#### [WORK INSTRUCTIONS]
In the data beneath this task, how many lines contain "Example"? Answer with the number only.

#### [RECORDS TO PROCESS]
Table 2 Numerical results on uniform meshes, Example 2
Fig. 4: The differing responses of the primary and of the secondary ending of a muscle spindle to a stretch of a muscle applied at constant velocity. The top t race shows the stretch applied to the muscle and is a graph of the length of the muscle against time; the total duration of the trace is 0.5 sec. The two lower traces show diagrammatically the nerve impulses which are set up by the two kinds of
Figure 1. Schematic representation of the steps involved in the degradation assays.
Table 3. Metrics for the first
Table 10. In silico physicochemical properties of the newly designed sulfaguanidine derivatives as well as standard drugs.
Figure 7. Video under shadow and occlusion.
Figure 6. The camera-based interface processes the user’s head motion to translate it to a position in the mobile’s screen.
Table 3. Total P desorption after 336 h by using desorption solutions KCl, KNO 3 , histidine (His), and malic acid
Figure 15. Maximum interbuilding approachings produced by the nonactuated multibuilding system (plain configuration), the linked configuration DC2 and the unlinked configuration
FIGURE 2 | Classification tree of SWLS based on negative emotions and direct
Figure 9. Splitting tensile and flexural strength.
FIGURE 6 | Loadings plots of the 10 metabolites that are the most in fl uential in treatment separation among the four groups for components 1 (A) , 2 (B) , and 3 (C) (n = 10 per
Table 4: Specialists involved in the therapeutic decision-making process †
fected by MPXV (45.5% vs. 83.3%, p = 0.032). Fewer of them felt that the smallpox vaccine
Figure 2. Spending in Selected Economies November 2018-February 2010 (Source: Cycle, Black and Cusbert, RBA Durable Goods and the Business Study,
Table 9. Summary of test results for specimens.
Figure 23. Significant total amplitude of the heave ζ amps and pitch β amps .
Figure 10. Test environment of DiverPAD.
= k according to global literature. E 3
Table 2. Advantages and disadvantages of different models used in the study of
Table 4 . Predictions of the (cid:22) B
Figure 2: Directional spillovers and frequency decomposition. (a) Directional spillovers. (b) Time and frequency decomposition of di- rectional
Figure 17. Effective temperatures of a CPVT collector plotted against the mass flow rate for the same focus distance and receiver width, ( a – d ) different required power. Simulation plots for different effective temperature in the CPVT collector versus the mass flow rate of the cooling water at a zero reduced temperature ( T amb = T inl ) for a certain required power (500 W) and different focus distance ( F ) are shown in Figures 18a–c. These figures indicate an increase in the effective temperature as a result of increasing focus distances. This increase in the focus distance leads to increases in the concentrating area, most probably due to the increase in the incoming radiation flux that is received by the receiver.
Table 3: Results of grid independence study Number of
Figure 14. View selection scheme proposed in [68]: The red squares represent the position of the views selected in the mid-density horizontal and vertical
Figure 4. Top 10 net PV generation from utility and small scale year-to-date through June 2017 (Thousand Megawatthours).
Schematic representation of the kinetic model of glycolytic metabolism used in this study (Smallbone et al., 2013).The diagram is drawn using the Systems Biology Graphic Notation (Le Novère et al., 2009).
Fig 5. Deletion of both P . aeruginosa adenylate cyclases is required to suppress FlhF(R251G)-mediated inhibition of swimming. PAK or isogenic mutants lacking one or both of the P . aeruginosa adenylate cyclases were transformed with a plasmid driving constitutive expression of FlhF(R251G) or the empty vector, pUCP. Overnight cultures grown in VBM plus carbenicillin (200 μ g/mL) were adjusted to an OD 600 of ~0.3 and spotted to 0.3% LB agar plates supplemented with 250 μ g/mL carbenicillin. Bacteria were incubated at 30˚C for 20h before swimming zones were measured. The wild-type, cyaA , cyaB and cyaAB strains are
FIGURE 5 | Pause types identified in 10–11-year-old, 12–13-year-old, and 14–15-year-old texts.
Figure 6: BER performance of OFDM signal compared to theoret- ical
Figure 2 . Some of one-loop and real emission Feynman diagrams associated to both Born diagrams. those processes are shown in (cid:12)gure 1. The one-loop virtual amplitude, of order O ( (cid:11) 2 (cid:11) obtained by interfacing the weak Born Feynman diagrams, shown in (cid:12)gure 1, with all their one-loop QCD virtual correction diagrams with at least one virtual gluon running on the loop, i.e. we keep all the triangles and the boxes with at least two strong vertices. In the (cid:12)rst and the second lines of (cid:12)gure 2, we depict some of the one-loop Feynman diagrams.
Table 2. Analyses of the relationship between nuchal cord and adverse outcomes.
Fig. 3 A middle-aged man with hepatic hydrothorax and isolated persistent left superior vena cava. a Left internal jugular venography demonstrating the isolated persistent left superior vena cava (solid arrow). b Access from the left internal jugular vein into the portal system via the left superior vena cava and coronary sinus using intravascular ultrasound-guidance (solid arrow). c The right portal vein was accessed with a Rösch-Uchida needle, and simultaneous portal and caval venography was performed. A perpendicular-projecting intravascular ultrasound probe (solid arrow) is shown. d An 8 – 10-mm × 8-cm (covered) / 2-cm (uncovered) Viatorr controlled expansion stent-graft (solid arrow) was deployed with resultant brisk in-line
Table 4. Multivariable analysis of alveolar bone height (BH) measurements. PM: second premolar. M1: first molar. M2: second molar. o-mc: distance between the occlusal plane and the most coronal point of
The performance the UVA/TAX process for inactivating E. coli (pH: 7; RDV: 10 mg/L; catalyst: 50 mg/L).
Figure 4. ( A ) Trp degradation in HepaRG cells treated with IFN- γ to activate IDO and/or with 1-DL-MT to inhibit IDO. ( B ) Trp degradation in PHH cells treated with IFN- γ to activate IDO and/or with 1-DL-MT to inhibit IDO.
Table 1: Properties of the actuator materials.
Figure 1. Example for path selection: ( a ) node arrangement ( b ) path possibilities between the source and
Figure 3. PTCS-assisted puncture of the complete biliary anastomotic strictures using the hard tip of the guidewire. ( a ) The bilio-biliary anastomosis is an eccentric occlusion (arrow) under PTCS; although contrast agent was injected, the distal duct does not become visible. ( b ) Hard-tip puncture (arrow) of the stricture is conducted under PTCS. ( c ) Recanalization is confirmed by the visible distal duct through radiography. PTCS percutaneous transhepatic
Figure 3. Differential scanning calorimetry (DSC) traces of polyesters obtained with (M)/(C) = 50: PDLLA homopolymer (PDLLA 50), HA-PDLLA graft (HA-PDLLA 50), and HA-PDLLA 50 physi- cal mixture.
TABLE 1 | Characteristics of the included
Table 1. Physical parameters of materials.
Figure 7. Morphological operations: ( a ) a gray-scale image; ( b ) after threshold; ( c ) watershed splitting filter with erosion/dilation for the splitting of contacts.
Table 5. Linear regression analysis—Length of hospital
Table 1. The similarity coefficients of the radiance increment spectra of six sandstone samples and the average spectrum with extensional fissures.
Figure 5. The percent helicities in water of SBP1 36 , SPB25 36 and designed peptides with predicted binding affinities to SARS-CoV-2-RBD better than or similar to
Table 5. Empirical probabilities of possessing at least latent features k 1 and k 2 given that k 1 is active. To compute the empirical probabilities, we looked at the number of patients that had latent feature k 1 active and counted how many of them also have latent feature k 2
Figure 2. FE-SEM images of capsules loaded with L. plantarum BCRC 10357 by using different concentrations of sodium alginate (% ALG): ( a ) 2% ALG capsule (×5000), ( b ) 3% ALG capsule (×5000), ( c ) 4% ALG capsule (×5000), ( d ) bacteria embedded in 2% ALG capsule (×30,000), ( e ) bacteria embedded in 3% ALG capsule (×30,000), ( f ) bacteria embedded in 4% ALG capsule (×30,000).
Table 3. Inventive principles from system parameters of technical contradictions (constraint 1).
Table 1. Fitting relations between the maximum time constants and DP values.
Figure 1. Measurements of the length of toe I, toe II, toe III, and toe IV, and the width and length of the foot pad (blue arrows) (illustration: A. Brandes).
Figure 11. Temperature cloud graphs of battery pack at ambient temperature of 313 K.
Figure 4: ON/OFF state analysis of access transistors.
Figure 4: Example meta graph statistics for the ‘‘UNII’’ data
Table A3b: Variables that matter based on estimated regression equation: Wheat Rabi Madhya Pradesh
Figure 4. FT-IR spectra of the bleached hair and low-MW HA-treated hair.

#### [ANSWER BOX]
3